Гарднер задумчиво потер подбородок.
— Честно говоря, я не знаю. Я знаю, что, когда в обращении участвуют родители, это помогает. Однако если вы решите сказать что-то перед камерой сами, то должны предварительно обсудить это с нами. В зависимости от того, кто мог забрать Бет, в зависимости от причин, по которым он это сделал… вы должны очень тщательно подбирать слова. — Эбби хотела что-то сказать, но Гарднер, подняв руку, остановил ее. — Я все понимаю. Бет ваш ребенок, вы хотите вернуть ее домой, и это единственное настоящее послание, которое вы хотели бы донести до этих людей или до этого человека. Но он забрал ее по каким-то своим, особым причинам. Например, решив, что вы недостаточно хороши для Бет или что он заслуживает ее в большей степени по каким-то другим соображениям, — уточнил Гарднер. — Вы должны быть очень осторожны, чтобы не разозлить этого человека и случайно не укрепить во мнении, которое у него сложилось.
— Но как мы узнаем, что это за мнение, если мы даже не знаем, кто это? — спросил Пол.
— Поэтому мы построим все общими фразами. Покажем, что вы страдаете, что такие действия будут иметь свои последствия. Покажем, что вы хорошие родители. И просто попросим вернуть Бет. Не будем высказывать о них никаких суждений, не будем говорить, что они плохие и причиняют ребенку вред.
Эбби взглянула на Гарднера и тут же опустила глаза в пол.
— А что, если они и в самом деле плохие?
— Так на каком свете мы находимся? — спросил старший инспектор Атертон со своего места у окна.

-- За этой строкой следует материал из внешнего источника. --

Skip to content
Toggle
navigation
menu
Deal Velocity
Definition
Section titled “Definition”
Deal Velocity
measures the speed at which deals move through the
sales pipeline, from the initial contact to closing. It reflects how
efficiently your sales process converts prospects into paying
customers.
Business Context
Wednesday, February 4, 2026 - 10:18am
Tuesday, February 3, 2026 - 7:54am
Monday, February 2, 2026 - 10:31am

Он стоял, важно заложив руки за спину, как персонаж детского мультипликационного сериала. Гарднер никогда не видел, чтобы старший инспектор сидел. И не понимал, почему это так. Возможно, этим он поднимал свой авторитет. Или же всегда готов был куда-то двигаться. А может, у него просто был геморрой.
Гарднер встал и пожалел, что последние двадцать четыре часа питался одним только кофе.

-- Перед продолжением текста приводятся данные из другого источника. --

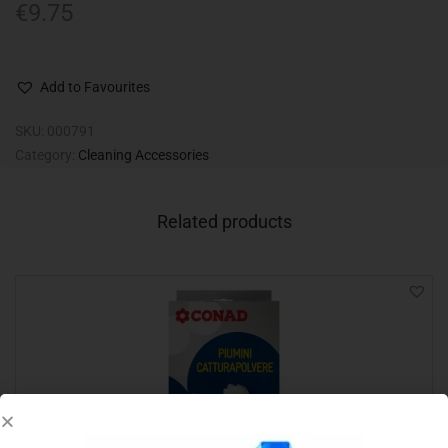
€
9.75
Add to Favourites
SKU:
000791
Category:
Cleaning Accessories
Related products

— Эбби Хеншоу, тридцать один год, ее машину остановили, заставив съехать с дороги, — сказал он.
— Это-то я знаю, — сказал Атертон. — Мы все это знаем. А я спрашиваю, на каком свете мы находимся с раскрытием этого дела. Имеется в виду, что вы сделали со вчерашнего дня и куда это нас привело?
Все дружно повернулись к Гарднеру. Брови Атертона вопросительно поднялись и зависли там. Гарднер про себя считал до десяти. Атертон был большой головной болью. У него были любимчики и люди, которых он недолюбливал, а также собственный способ заставить последних почувствовать себя полными идиотами. К несчастью, Гарднер относился ко второй группе. Старший инспектор знал, что произошло тогда в Блайте, но ненавидел ли он его именно за это — кто знает? Атертон навешивал на людей ярлыки из самых разных соображений: откуда ты родом, что у тебя за образование, какие туфли носишь… О том, что произошло, никогда не упоминалось вслух, но молчание это ничего не значило. Гарднер знал, что люди продолжают говорить об этом у него за спиной. Сплетни имеют свойство следовать за человеком по пятам, словно тень. И не имело значения, что прошло уже почти десять лет. Сам Гарднер вряд ли когда-нибудь забудет об этом, так почему это должны сделать другие?